### Task to carry out
Can you reproduce, word for word, the stretch of rows below from the very first line through the line that contains "1 h 23 min 36 s"?

::: Records supplied :::

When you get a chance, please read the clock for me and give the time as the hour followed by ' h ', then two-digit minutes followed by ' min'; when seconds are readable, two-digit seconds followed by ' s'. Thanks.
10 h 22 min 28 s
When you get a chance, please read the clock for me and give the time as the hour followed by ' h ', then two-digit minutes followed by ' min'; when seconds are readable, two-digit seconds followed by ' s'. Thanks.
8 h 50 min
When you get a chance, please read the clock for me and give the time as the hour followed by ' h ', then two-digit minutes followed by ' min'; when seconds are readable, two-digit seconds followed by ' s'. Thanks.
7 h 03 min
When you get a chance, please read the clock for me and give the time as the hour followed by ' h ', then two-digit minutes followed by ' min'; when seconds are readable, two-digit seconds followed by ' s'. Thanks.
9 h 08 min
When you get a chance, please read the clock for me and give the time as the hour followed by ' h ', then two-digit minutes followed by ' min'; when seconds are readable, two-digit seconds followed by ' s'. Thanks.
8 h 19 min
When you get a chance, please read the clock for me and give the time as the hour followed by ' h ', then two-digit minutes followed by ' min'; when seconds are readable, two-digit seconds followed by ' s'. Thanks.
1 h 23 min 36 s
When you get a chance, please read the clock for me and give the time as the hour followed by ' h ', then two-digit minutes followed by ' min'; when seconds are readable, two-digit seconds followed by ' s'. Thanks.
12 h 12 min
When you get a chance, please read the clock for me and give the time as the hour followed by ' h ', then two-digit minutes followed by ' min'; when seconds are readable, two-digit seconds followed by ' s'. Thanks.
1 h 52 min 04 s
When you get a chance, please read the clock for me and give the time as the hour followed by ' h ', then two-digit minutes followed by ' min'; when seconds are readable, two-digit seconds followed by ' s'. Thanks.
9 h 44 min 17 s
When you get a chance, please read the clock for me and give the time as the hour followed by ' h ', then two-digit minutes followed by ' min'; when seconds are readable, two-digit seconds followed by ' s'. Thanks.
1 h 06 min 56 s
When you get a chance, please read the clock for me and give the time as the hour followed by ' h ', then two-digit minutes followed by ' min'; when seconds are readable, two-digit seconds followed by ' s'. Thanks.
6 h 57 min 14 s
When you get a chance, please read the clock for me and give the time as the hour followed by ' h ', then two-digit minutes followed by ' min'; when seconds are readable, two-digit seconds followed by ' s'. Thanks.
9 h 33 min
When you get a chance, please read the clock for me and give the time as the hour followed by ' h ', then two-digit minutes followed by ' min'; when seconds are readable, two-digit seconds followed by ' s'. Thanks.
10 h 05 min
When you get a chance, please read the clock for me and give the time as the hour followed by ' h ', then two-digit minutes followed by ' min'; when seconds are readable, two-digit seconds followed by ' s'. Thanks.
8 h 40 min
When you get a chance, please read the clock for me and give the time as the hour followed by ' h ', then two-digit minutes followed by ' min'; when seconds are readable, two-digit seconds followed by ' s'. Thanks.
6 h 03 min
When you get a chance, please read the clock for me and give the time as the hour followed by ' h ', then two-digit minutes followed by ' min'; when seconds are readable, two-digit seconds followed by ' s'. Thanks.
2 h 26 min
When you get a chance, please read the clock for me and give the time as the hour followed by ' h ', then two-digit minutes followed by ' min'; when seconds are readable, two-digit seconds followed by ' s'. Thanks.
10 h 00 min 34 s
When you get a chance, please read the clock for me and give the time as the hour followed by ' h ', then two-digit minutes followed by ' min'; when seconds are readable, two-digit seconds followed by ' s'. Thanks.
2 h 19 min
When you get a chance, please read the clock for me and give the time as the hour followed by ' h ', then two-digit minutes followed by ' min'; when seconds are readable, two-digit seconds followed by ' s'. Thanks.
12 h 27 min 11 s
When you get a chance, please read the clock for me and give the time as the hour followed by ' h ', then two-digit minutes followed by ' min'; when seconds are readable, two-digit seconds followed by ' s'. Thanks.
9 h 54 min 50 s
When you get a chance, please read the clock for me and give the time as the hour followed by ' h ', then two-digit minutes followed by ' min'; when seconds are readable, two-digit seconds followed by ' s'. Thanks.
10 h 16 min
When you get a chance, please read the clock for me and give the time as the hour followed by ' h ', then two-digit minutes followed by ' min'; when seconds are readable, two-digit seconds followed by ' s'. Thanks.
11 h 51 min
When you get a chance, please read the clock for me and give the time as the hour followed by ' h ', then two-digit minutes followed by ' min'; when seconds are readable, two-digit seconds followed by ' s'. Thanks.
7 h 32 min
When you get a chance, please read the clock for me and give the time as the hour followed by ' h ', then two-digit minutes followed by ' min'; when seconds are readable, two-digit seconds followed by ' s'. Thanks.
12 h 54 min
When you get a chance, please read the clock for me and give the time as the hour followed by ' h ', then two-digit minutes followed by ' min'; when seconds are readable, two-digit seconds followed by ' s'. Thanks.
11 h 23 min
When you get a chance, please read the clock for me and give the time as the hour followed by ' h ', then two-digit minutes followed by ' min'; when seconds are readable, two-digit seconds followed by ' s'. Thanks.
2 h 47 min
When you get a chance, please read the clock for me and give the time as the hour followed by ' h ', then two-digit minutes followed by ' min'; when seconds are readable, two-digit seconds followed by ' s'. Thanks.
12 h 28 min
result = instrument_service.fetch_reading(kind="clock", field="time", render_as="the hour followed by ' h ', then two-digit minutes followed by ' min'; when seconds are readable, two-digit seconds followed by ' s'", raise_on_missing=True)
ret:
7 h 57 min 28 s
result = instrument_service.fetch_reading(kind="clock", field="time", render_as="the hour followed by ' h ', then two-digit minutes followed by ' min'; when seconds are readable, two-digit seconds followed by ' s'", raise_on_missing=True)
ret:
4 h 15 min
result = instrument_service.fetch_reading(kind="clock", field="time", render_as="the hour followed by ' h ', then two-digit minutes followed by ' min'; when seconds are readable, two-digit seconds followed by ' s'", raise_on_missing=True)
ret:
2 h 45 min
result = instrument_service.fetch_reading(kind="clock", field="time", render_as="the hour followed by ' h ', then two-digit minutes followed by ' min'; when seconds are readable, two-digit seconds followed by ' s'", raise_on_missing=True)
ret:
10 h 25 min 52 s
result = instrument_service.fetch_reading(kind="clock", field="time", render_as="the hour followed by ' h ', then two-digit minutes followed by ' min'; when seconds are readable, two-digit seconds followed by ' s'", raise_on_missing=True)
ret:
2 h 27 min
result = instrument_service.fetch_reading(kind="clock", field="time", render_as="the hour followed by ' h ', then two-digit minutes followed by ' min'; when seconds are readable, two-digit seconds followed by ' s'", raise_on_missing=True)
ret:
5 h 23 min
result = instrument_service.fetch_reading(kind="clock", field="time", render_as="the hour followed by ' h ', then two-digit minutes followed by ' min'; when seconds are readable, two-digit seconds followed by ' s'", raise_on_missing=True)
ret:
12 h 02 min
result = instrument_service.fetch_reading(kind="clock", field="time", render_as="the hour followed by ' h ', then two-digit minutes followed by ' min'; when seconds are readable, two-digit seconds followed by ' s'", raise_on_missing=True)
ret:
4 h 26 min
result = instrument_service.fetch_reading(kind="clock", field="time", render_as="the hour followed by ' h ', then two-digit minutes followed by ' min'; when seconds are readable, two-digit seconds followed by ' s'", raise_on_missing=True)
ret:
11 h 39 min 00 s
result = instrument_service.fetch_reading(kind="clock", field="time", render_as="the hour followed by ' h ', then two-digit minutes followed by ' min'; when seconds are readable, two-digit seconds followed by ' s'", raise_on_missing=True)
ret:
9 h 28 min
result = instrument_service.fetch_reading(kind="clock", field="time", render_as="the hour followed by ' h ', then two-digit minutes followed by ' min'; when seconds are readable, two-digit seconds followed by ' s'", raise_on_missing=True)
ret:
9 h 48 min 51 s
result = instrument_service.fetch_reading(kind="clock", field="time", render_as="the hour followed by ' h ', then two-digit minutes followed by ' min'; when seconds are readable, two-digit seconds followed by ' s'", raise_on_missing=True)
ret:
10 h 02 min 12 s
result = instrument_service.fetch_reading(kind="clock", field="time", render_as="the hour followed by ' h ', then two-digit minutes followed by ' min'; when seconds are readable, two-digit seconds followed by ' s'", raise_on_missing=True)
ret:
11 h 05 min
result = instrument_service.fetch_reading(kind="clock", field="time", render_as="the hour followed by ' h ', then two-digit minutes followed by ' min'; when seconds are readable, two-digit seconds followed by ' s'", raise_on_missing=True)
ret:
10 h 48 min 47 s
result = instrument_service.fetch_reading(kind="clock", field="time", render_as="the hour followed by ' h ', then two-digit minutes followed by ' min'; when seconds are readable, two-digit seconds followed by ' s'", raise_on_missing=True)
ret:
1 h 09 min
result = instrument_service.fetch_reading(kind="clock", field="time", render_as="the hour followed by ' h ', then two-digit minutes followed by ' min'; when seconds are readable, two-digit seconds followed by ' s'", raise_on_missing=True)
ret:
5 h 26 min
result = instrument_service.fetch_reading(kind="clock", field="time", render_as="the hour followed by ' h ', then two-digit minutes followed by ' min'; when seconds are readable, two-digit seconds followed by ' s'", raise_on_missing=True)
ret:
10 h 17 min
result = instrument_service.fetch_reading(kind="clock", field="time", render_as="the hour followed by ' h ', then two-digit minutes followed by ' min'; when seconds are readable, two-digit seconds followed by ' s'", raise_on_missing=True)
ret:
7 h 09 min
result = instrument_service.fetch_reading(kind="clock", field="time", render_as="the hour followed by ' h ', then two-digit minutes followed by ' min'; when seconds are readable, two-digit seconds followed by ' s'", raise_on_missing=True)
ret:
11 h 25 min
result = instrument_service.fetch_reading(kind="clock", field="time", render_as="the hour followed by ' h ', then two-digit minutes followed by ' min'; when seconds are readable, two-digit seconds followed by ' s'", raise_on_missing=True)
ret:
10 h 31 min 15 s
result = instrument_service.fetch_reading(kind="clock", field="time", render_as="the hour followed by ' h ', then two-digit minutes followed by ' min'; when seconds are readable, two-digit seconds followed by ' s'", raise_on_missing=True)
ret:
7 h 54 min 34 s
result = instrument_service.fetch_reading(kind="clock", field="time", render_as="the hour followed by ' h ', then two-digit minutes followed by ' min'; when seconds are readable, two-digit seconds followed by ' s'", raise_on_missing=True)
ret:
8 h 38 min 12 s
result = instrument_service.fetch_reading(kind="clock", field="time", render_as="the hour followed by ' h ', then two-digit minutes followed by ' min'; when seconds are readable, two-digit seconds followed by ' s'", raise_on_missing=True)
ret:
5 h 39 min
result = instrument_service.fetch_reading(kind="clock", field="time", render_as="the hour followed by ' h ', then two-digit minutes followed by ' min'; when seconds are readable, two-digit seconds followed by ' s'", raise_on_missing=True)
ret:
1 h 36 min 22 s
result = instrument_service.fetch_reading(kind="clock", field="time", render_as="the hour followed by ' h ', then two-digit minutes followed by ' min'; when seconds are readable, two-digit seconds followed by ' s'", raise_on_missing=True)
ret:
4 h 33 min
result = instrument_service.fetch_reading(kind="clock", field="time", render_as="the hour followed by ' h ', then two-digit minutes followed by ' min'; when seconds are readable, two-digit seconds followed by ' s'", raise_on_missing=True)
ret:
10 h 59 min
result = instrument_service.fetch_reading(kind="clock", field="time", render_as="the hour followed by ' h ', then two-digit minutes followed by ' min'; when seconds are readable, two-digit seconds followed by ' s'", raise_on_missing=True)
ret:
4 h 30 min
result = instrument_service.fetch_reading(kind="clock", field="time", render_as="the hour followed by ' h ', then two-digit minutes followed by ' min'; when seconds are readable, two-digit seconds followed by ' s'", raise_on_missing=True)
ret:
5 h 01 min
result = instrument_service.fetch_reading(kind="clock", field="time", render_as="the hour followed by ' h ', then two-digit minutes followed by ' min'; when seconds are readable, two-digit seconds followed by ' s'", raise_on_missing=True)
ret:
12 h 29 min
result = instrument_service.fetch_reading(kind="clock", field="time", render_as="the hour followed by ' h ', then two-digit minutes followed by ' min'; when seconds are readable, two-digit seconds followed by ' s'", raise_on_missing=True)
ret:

:::

### Output for this task
When you get a chance, please read the clock for me and give the time as the hour followed by ' h ', then two-digit minutes followed by ' min'; when seconds are readable, two-digit seconds followed by ' s'. Thanks.
10 h 22 min 28 s
When you get a chance, please read the clock for me and give the time as the hour followed by ' h ', then two-digit minutes followed by ' min'; when seconds are readable, two-digit seconds followed by ' s'. Thanks.
8 h 50 min
When you get a chance, please read the clock for me and give the time as the hour followed by ' h ', then two-digit minutes followed by ' min'; when seconds are readable, two-digit seconds followed by ' s'. Thanks.
7 h 03 min
When you get a chance, please read the clock for me and give the time as the hour followed by ' h ', then two-digit minutes followed by ' min'; when seconds are readable, two-digit seconds followed by ' s'. Thanks.
9 h 08 min
When you get a chance, please read the clock for me and give the time as the hour followed by ' h ', then two-digit minutes followed by ' min'; when seconds are readable, two-digit seconds followed by ' s'. Thanks.
8 h 19 min
When you get a chance, please read the clock for me and give the time as the hour followed by ' h ', then two-digit minutes followed by ' min'; when seconds are readable, two-digit seconds followed by ' s'. Thanks.
1 h 23 min 36 s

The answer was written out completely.